- EXERCISE PROMPT -
Pull every line containing "September" out of the listing below.

★ ★ ★ ★ ★ ★ ★

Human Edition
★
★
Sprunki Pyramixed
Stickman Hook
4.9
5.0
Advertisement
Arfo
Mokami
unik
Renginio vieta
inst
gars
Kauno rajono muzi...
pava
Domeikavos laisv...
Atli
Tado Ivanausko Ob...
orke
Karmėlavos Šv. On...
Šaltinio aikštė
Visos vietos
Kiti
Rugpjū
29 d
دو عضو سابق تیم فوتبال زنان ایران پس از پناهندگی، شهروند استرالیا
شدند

★ ★ ★ ★ ★ ★ ★

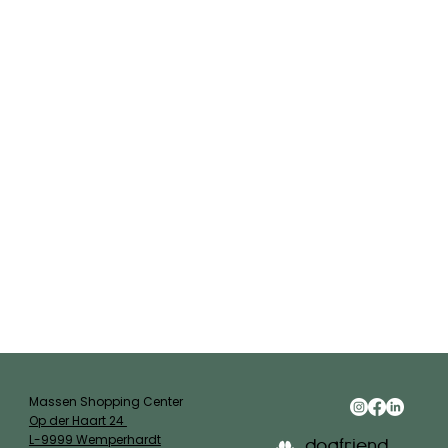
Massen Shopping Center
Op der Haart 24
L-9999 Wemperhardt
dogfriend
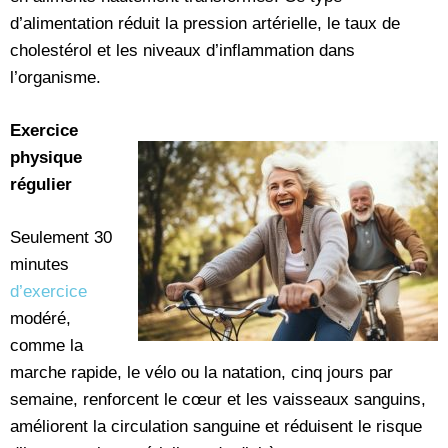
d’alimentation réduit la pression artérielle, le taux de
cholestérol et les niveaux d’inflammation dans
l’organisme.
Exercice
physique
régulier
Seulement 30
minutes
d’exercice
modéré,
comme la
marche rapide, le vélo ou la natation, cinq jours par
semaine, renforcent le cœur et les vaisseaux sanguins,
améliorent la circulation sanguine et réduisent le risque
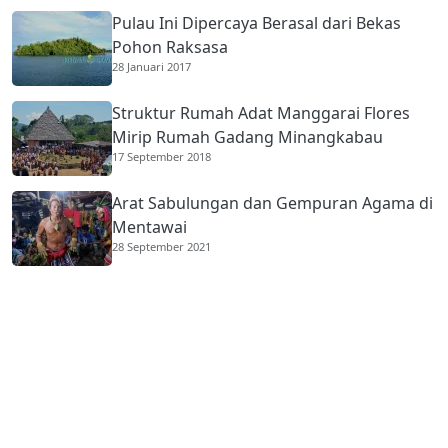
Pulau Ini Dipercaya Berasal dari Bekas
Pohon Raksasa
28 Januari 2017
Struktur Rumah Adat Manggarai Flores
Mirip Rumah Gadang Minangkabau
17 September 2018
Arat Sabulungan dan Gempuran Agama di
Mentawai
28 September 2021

★ ★ ★ ★ ★ ★ ★

- EXPECTED OUTPUT -
17 September 2018
28 September 2021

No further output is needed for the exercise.